Warrawee  NSW  2074


Monochrome photo of Warrawee Railway Station before line duplication, circa 1905

Warrawee Railway Station before line duplication, c1905

Opening of Warrawee Bowling Club, 7th Sep 1906, with all attending

Monochrome photo of the opening of Warrawee Bowling Club, 7th September 1906, with all attending

Although Warrawee has had a railway station since the beginning of the 20th century, it could perhaps be argued that the history of the suburb is subsumed into the history of Wahroonga and Turramurra. The local residents demanded that trains on the north shore line ‘stop here’ – this is the meaning of the Aboriginal word Warrawee – but the Railway Commissioners were reluctant to meet their demands. However, the residents, or at least their spokesmen, were not without influence and on 1 August 1900, Warrawee station opened despite the objections of the Commissioners, who pointed out that the distance between Warrawee and Wahroonga stations was the shortest of any section of the line.

The leader of those demanding the station was Colonel J C Remington, the manager of an insurance company and prominent in commercial circles. He was supported by other businessmen, including J Beresford Grant, manager of an insurance company but later chairman of Raine & Horne. His contribution to Warrawee’s lifestyle was to ensure that there are no shops at the station’s entrance.

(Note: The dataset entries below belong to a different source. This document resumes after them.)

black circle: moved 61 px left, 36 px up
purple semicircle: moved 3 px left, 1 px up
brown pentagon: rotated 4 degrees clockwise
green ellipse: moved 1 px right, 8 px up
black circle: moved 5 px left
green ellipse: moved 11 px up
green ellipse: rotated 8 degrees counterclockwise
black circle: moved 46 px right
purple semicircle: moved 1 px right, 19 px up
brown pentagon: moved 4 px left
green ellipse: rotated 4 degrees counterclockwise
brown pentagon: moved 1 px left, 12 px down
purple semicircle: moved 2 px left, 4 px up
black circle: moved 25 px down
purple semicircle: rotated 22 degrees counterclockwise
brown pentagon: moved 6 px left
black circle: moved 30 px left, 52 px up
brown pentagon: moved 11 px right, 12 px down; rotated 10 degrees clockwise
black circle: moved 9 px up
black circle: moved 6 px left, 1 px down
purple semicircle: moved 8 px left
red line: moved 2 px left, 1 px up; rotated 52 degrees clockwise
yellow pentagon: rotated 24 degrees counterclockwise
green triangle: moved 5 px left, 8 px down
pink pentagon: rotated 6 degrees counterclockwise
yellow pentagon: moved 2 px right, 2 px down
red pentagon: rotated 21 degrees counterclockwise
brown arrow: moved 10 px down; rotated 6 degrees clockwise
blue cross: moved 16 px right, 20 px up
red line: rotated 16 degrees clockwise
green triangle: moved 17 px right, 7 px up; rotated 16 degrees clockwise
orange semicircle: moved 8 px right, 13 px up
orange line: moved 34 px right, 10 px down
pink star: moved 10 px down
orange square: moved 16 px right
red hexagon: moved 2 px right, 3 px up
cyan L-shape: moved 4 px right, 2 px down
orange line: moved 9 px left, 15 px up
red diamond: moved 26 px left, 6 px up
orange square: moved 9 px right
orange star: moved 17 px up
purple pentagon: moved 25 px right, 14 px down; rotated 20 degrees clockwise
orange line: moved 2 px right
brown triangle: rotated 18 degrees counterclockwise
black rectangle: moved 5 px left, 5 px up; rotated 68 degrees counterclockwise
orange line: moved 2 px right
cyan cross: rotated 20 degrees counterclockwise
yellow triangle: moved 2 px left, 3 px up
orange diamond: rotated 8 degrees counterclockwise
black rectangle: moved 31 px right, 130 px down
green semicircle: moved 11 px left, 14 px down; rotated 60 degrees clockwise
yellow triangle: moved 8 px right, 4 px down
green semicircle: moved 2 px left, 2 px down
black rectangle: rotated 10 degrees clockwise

Beresford Grant is said to have ‘gazumped’ every purchaser of land who planned to build a shop in the vicinity of the station. Instead, Grant bought the land and commissioned the newly appointed Professor of Architecture at the University of Sydney, Leslie Wilkinson, to design houses into which he progressively moved from his original home, designed by another prominent architect, B J Waterhouse.

When signs designating suburban boundaries within Ku-ring-gai were installed, the location of the Wahroonga/Warrawee sign brought forth strident calls for its relocation, and a clear indication that today Warrawee is indeed a separate suburb whose boundaries are well defined in the minds of its residents.

One of the leading architects of the 1890s was John Horbury Hunt, who designed The Highlands for the retailer Alfred James Hordern in 1891. The Highlands sat on 34 acres of ground and fourteen gardeners were employed.

Walking down Warrawee Avenue, one is treated to an architectural feast. Professor Wilkinson’s Maiala (No. 7) stands in front of the earlier home of the same name but now called Rowardennan (No. 5). Opposite is Harwood (No. 2), one of the family homes of the architect Hugh Vernon. No. 11 is an example of a more recent style, the so-called Post Modernism of James Muir.

At the intersection of Bangalla Street are Witchita (No. 10), named by an American after his home town, in neo-Tudor style and on the opposite corner, a magnificent example of the work of F Glynn Gilling, Audley. A change in style follows with No. 16, designed by Glenn Murcutt in association with the Lend Lease Design Group, for a Lend Lease executive. Other fine homes are visible including Kirkoswald (No. 22) from whose tower a child watching out for bushfires could, at the turn of century, earn pocket money and in whose lounge Nellie Melba is reported to have sung.